PROVIDED RECORDS –
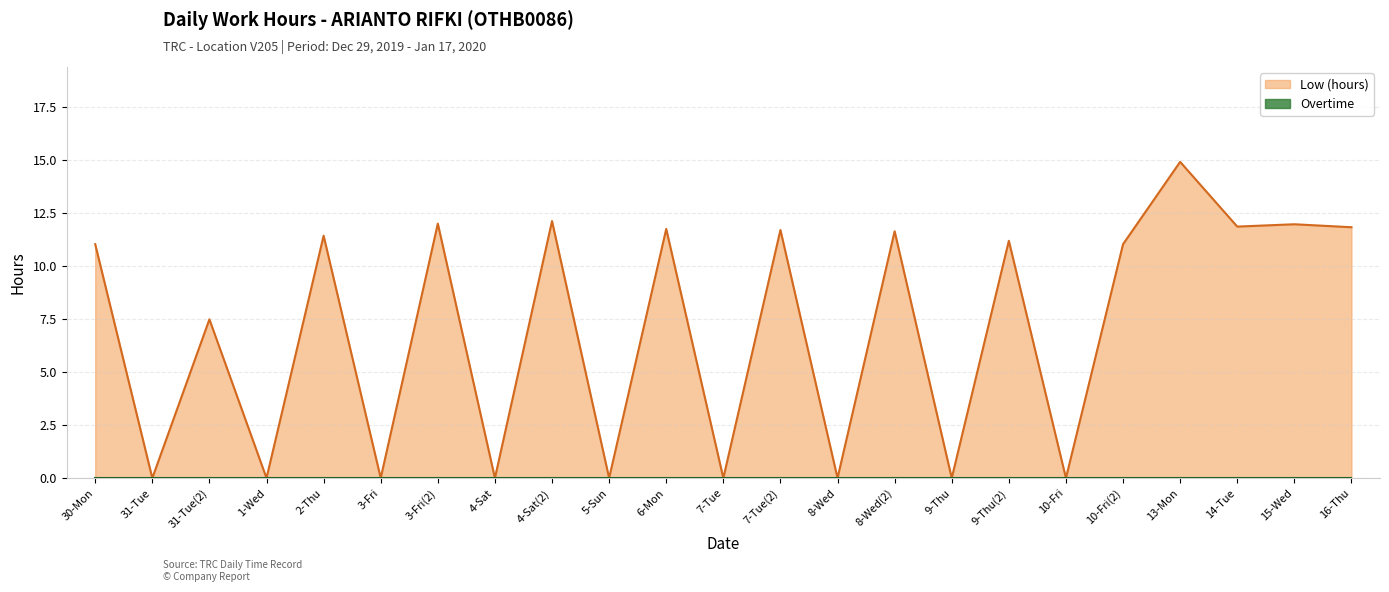

List the labels in order of value, smallest first.

31-Tue, 1-Wed, 3-Fri, 4-Sat, 5-Sun, 7-Tue, 8-Wed, 9-Thu, 10-Fri, 31-Tue(2), 30-Mon, 10-Fri(2), 9-Thu(2), 2-Thu, 8-Wed(2), 7-Tue(2), 6-Mon, 16-Thu, 14-Tue, 15-Wed, 3-Fri(2), 4-Sat(2), 13-Mon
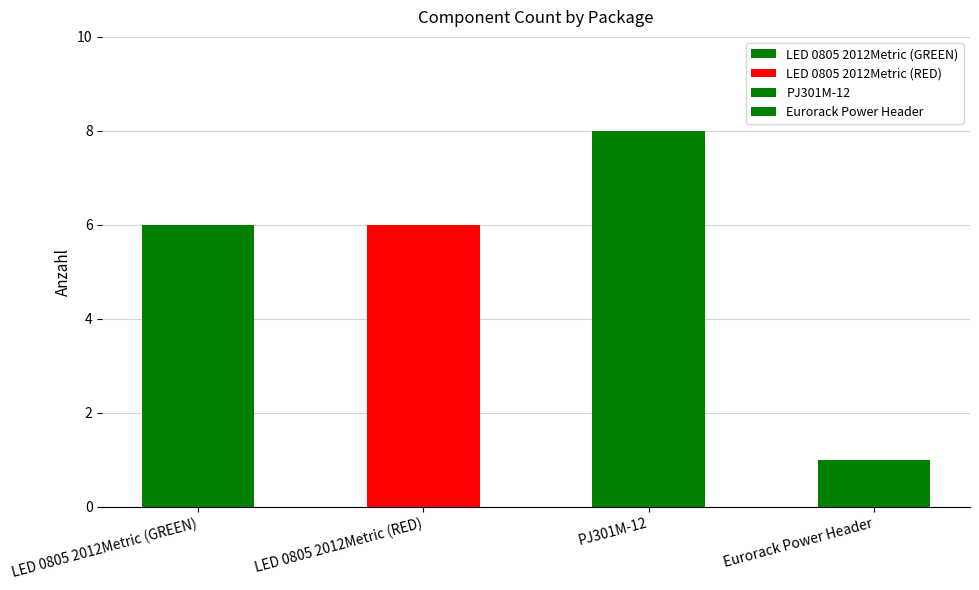

How many bars are there in total?

4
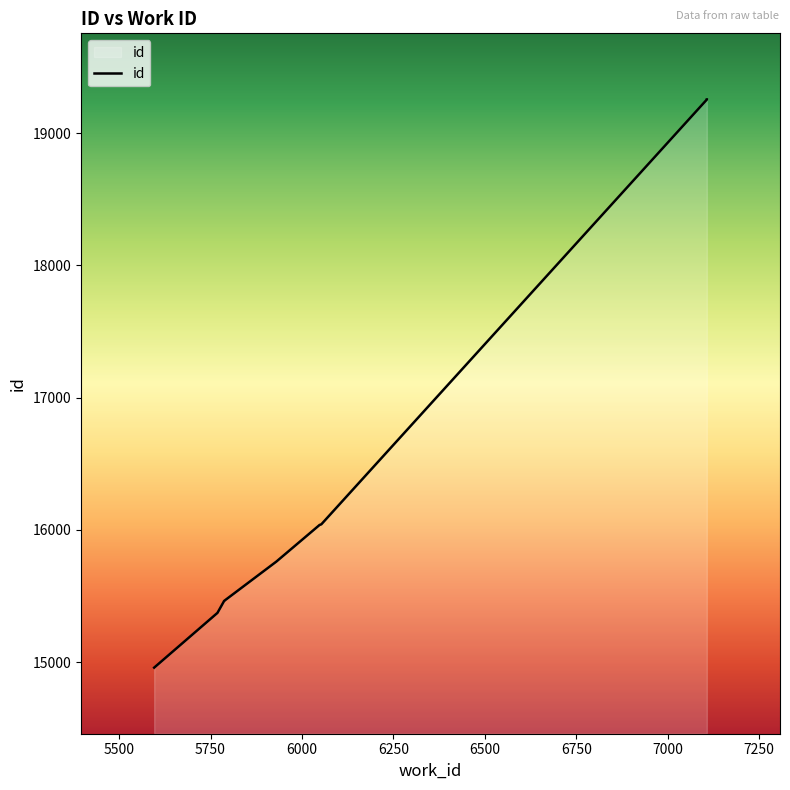

How many distinct data groups are displayed?

1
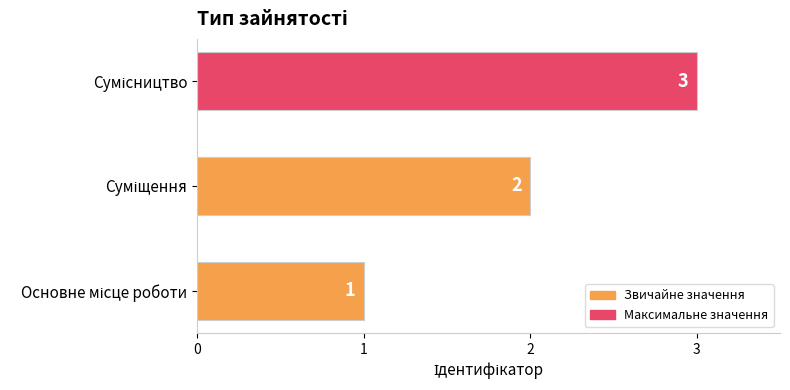

How many values are below 2?

1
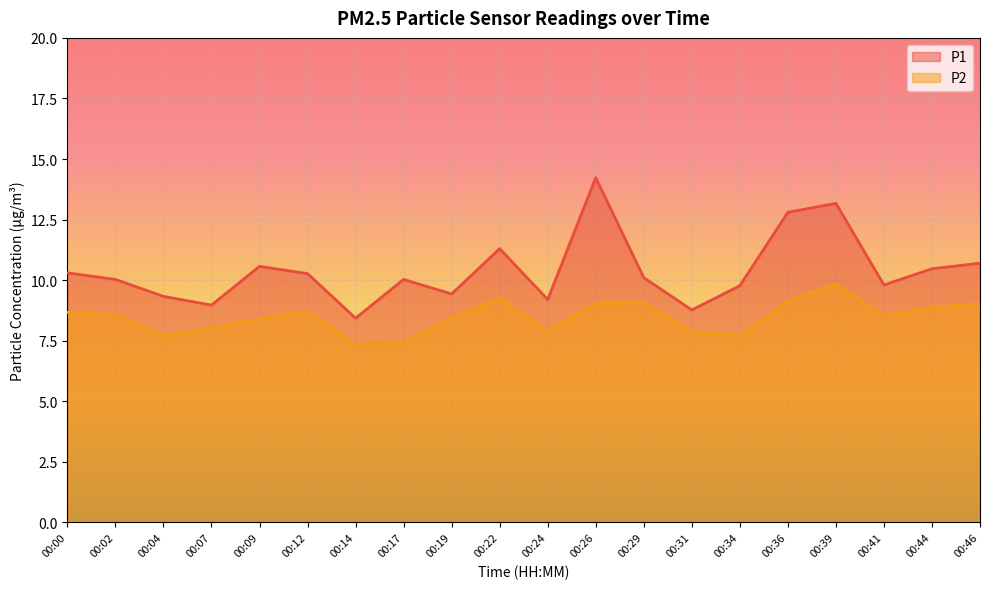

What is the difference between the P2 values at 00:44 and 00:24?

1.0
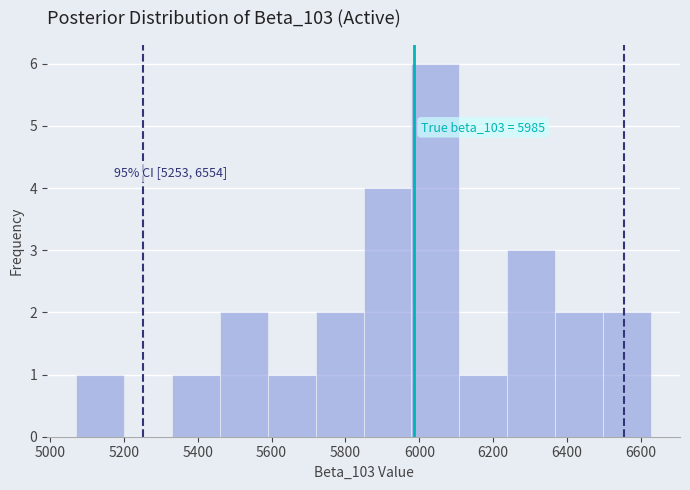

Which range on the x-axis has the tallest bar?

5980 to 6100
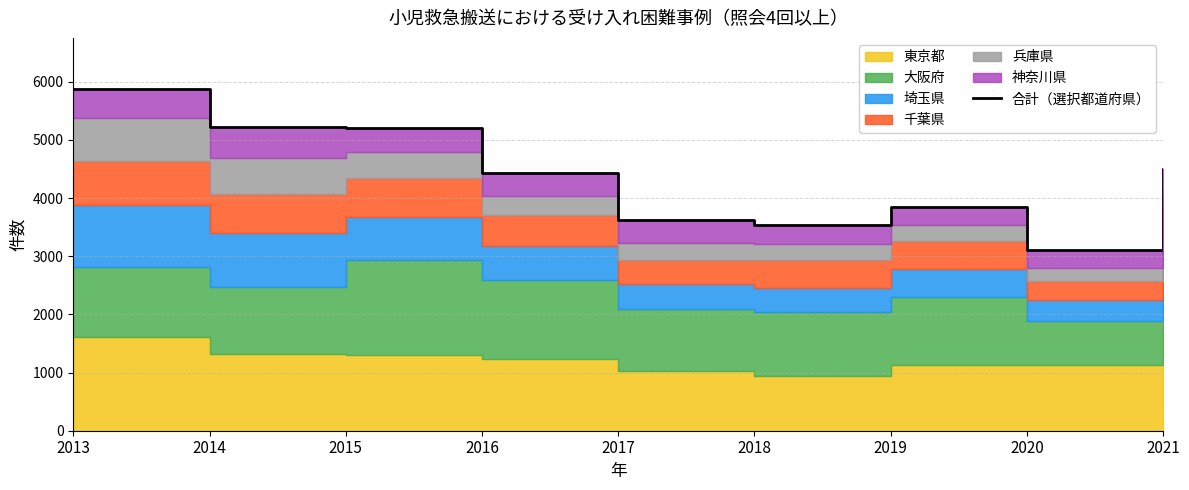

The chart shows a value of 4429 at 2016. True or false?

True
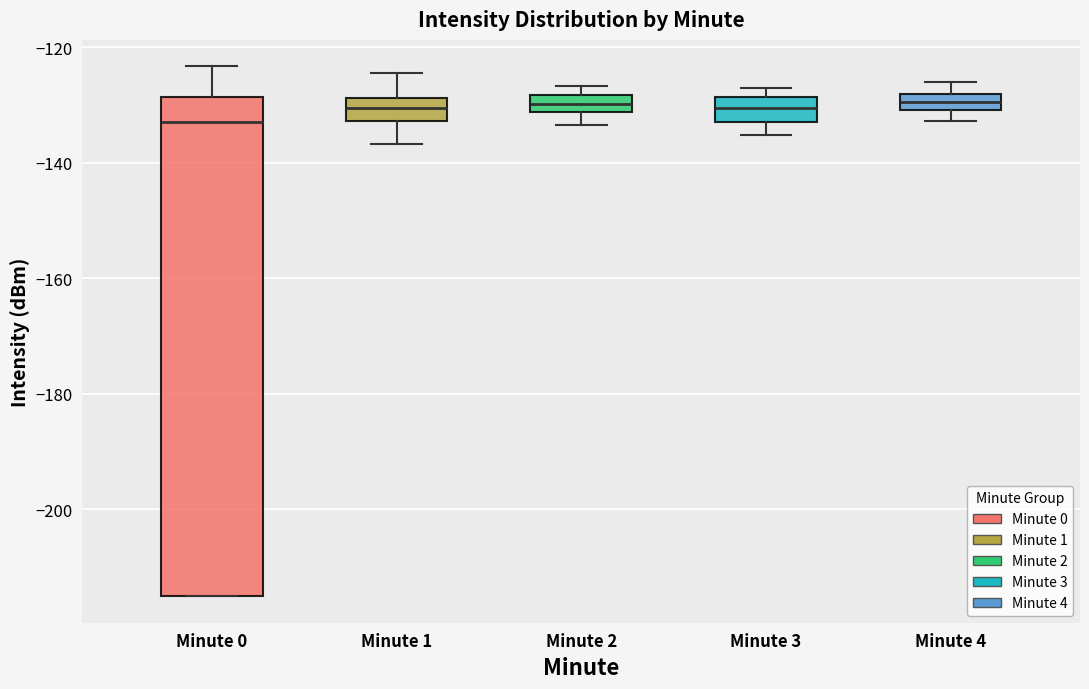

Where is the upper edge of the box for Minute 2 on the y-axis? The values are not printed on the chart, so give them approximately, as read against the axis.

-128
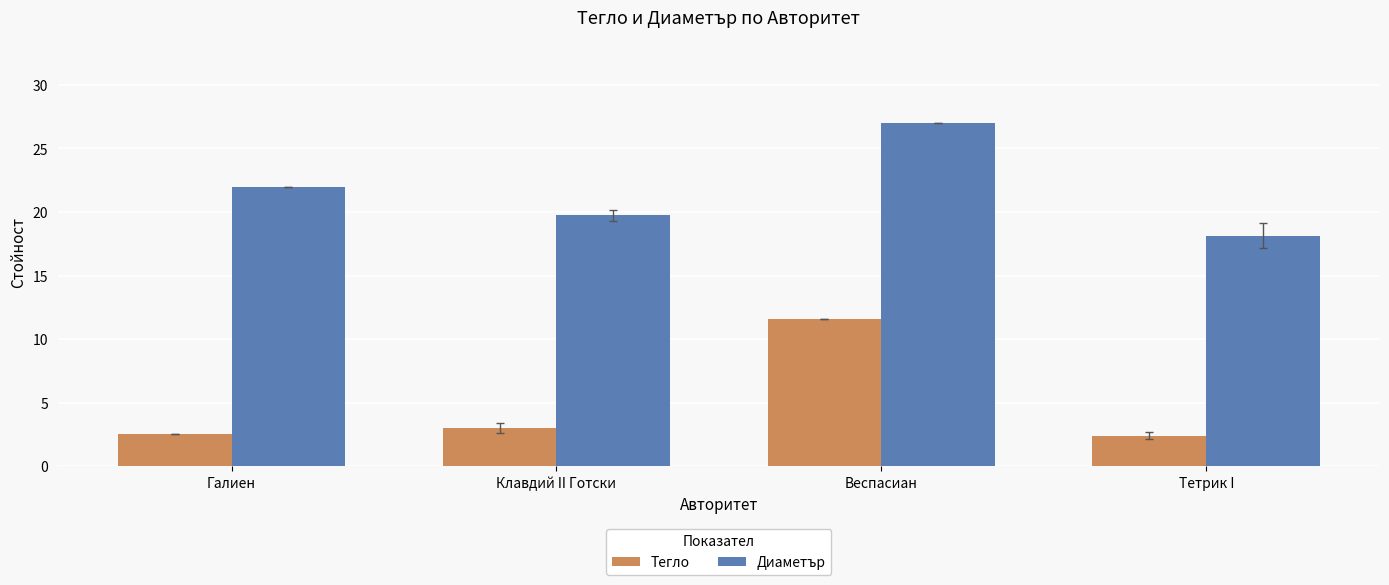

List the series in order of their overall mean, highest first.

Диаметър, Тегло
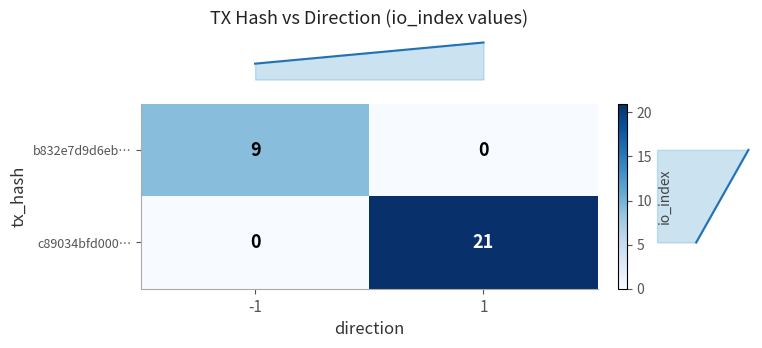

Which series changed the most between -1 and 1?

c89034bfd000…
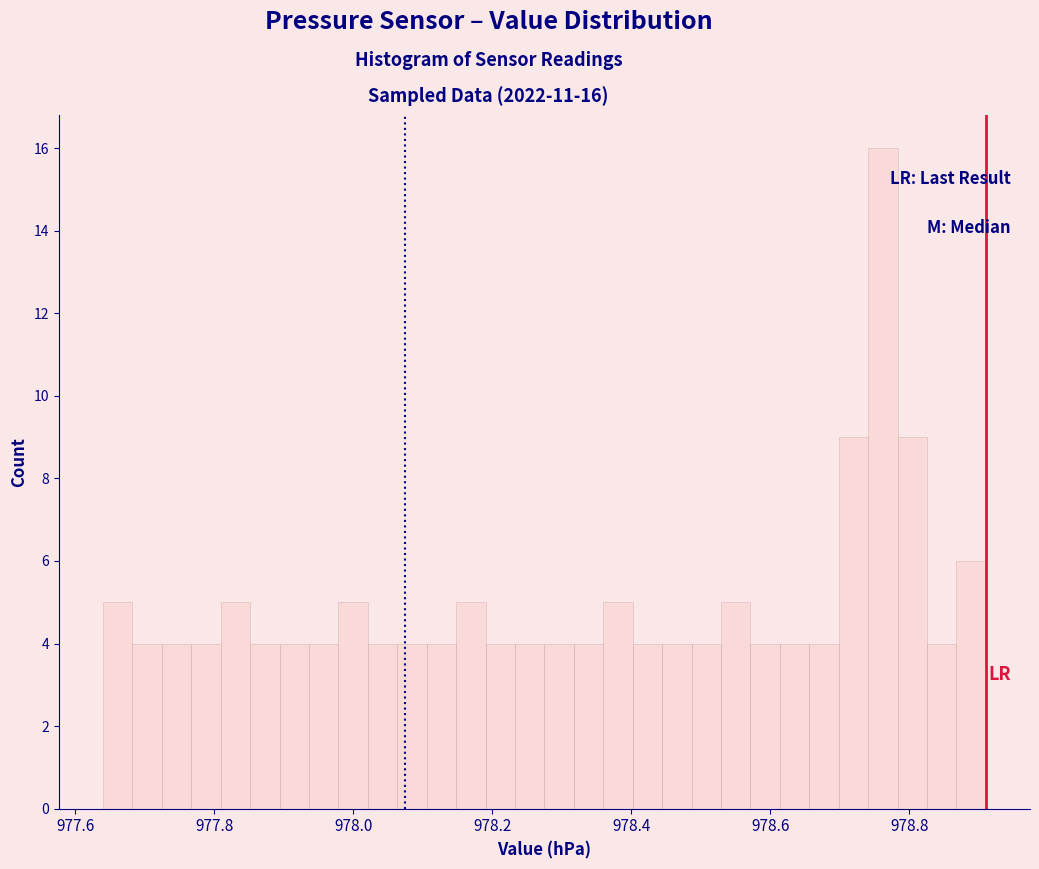

Read against the x-axis, roughly where is the centre of the tallest bar?

978.76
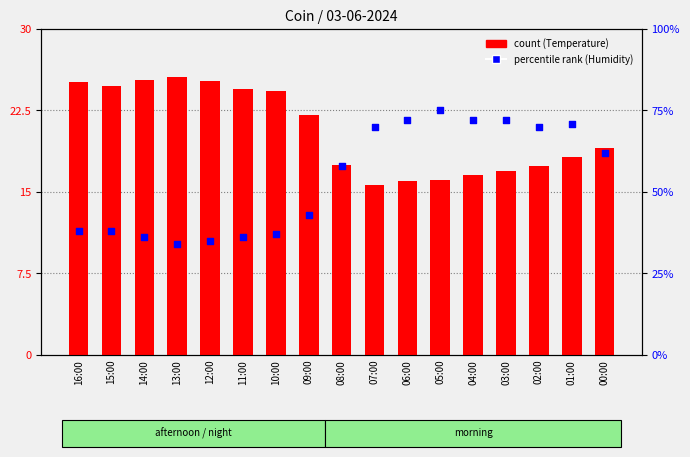

At how many categories does at least one series exceed 61?

8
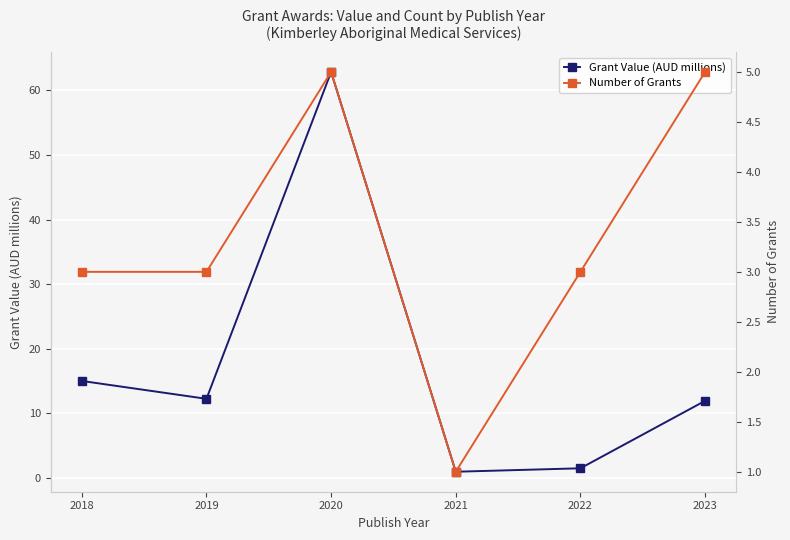

Reading right to left, list all the values displayed in this chart.

Grant Value (AUD millions): 2023=11.9	2022=1.5	2021=1.0	2020=62.8	2019=12.2	2018=15.0
Number of Grants: 2023=5.0	2022=3.0	2021=1.0	2020=5.0	2019=3.0	2018=3.0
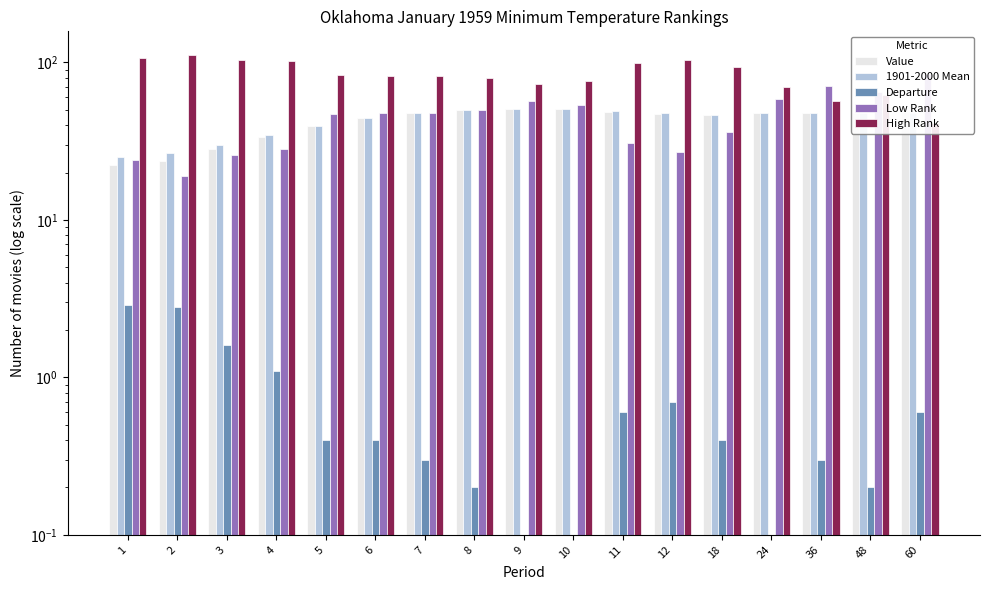

Is it true that High Rank equals 70.0 at 24?

True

WHAT THE EXERCISE ASKS –
Count the lines in the data above that contain the word "first", and reply with only that number.

EXPECTED OUTPUT –
2